→ **WHAT THE EXERCISE ASKS**:
Gather every line in the records below that contains the word "Cuisine" and copy each of those lines in full. Match case exactly.

→ **Pictures paired with source code**:

+---+

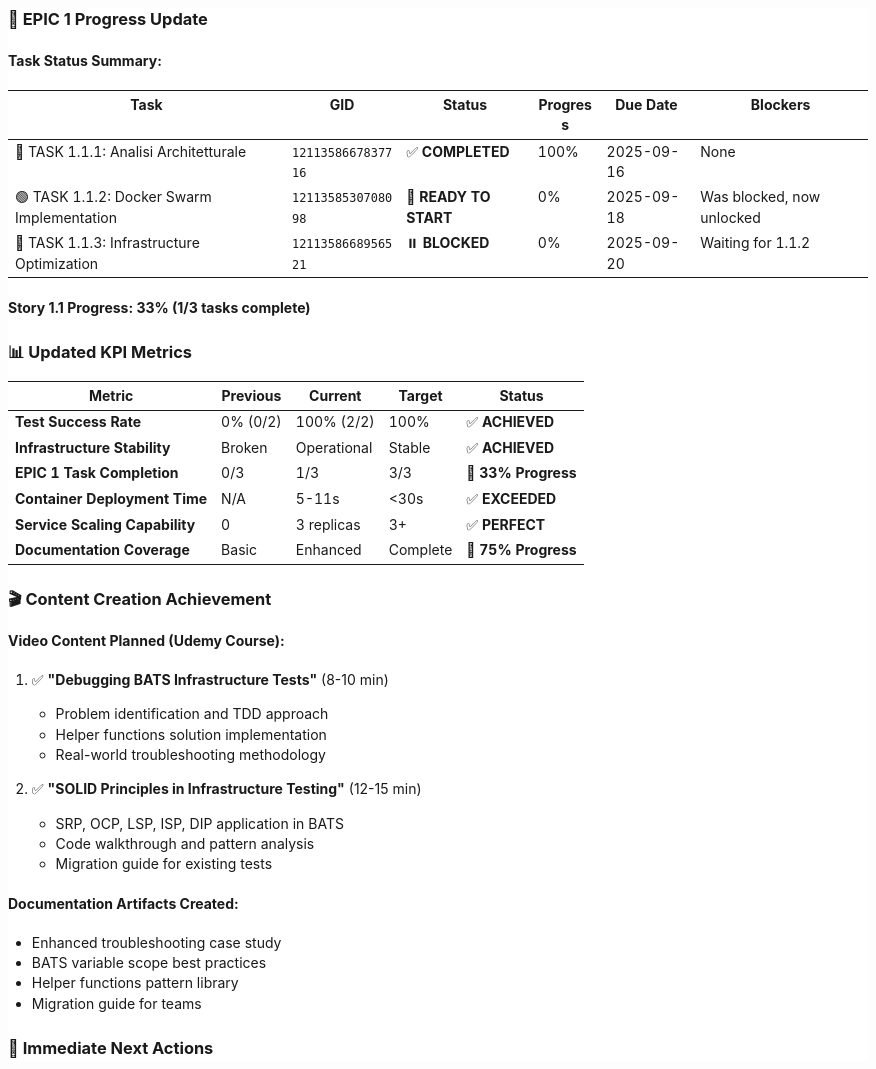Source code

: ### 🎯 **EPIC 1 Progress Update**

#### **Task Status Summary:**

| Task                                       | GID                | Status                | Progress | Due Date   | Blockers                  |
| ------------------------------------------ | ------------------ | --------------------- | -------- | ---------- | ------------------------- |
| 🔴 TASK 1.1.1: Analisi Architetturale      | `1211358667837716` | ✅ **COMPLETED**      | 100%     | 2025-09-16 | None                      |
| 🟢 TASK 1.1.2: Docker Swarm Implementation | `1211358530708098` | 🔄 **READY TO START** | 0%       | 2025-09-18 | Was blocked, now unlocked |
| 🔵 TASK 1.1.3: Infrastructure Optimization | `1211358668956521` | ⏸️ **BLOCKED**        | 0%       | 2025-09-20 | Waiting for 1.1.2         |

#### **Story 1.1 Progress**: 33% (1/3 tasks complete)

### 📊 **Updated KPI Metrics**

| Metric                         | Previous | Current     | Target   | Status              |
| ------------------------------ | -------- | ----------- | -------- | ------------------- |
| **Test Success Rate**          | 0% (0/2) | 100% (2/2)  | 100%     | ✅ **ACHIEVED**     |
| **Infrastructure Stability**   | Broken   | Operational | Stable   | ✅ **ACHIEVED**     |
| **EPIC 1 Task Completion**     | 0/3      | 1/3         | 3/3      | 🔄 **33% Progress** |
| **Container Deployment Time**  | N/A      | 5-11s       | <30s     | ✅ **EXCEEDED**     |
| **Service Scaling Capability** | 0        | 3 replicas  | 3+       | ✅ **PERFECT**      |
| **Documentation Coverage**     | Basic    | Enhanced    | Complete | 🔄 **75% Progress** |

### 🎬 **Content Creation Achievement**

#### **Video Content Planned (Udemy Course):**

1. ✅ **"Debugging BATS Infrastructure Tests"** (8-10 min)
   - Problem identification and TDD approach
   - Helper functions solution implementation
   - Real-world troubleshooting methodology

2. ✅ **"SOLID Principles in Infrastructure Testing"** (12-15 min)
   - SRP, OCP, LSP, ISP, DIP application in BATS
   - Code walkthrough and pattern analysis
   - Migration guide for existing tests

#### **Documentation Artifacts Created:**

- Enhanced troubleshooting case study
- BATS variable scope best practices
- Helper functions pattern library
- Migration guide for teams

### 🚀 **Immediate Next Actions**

+---+

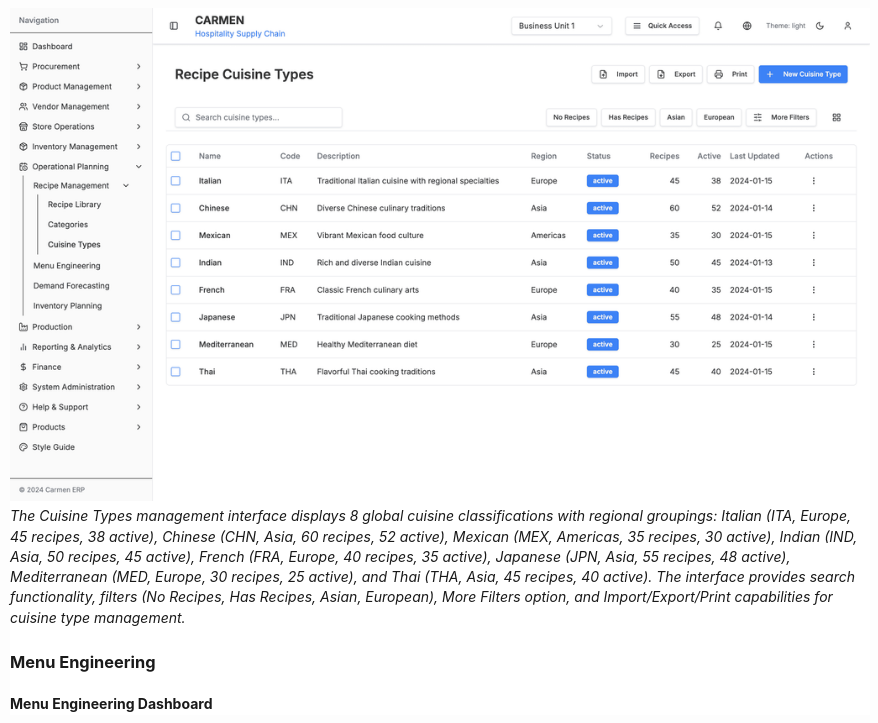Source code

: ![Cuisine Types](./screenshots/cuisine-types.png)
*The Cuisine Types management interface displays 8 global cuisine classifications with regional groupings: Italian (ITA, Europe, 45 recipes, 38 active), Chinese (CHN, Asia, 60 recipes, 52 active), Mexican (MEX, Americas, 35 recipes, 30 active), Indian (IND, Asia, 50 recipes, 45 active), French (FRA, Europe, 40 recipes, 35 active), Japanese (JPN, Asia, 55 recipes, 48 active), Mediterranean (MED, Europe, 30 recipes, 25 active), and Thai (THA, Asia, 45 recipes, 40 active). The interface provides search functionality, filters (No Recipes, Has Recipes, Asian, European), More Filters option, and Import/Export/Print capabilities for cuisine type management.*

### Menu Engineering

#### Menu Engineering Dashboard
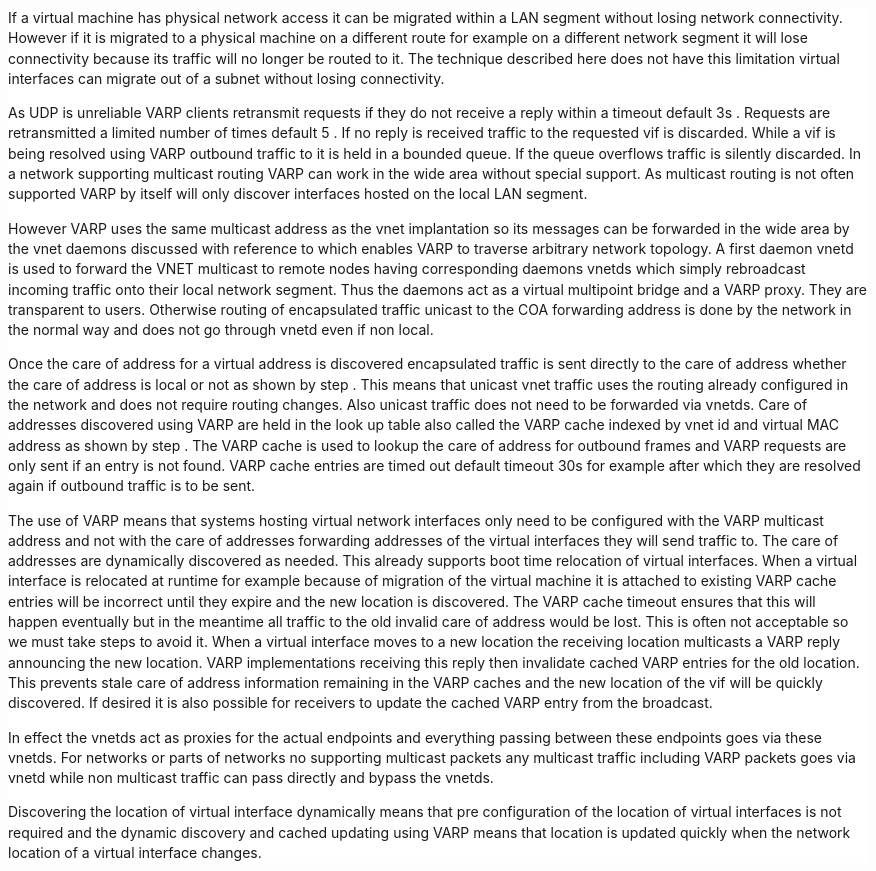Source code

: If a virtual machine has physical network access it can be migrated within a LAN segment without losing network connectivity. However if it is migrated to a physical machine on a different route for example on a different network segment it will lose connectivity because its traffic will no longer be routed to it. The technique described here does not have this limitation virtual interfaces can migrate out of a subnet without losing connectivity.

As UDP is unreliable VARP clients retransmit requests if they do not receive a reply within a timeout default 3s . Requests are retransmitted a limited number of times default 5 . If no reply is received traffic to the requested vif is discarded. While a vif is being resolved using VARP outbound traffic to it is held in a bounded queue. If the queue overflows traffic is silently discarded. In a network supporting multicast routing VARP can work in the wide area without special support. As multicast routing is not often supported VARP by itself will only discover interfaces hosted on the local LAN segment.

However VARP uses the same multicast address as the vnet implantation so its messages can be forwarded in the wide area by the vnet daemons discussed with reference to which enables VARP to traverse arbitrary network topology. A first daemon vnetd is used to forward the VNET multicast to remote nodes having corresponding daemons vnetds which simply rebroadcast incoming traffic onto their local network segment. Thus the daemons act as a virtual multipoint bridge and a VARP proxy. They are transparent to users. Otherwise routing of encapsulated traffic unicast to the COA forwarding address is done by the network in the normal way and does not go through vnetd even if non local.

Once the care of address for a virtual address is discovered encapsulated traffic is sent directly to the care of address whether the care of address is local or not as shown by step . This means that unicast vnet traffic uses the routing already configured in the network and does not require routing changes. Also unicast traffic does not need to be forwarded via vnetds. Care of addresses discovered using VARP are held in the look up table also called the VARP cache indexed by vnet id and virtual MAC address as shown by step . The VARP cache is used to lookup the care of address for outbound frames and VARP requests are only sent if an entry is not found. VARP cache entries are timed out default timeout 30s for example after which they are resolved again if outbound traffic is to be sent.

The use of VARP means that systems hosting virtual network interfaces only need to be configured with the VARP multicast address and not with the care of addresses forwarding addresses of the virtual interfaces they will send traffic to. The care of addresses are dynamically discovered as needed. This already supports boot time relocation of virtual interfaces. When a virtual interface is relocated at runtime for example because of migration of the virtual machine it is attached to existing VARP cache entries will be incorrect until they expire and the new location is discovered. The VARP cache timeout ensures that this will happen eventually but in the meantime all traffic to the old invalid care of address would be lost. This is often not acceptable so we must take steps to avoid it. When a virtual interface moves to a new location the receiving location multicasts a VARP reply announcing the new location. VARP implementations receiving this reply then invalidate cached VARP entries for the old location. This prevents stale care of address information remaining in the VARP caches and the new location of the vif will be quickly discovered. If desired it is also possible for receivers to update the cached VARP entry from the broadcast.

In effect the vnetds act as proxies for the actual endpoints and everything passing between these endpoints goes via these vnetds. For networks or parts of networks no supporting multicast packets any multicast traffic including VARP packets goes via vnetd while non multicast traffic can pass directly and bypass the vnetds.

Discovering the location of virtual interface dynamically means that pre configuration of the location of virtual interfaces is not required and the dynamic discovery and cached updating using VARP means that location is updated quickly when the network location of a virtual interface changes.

+---+

→ **TASK RESULT**:
: ![Cuisine Types](./screenshots/cuisine-types.png)
*The Cuisine Types management interface displays 8 global cuisine classifications with regional groupings: Italian (ITA, Europe, 45 recipes, 38 active), Chinese (CHN, Asia, 60 recipes, 52 active), Mexican (MEX, Americas, 35 recipes, 30 active), Indian (IND, Asia, 50 recipes, 45 active), French (FRA, Europe, 40 recipes, 35 active), Japanese (JPN, Asia, 55 recipes, 48 active), Mediterranean (MED, Europe, 30 recipes, 25 active), and Thai (THA, Asia, 45 recipes, 40 active). The interface provides search functionality, filters (No Recipes, Has Recipes, Asian, European), More Filters option, and Import/Export/Print capabilities for cuisine type management.*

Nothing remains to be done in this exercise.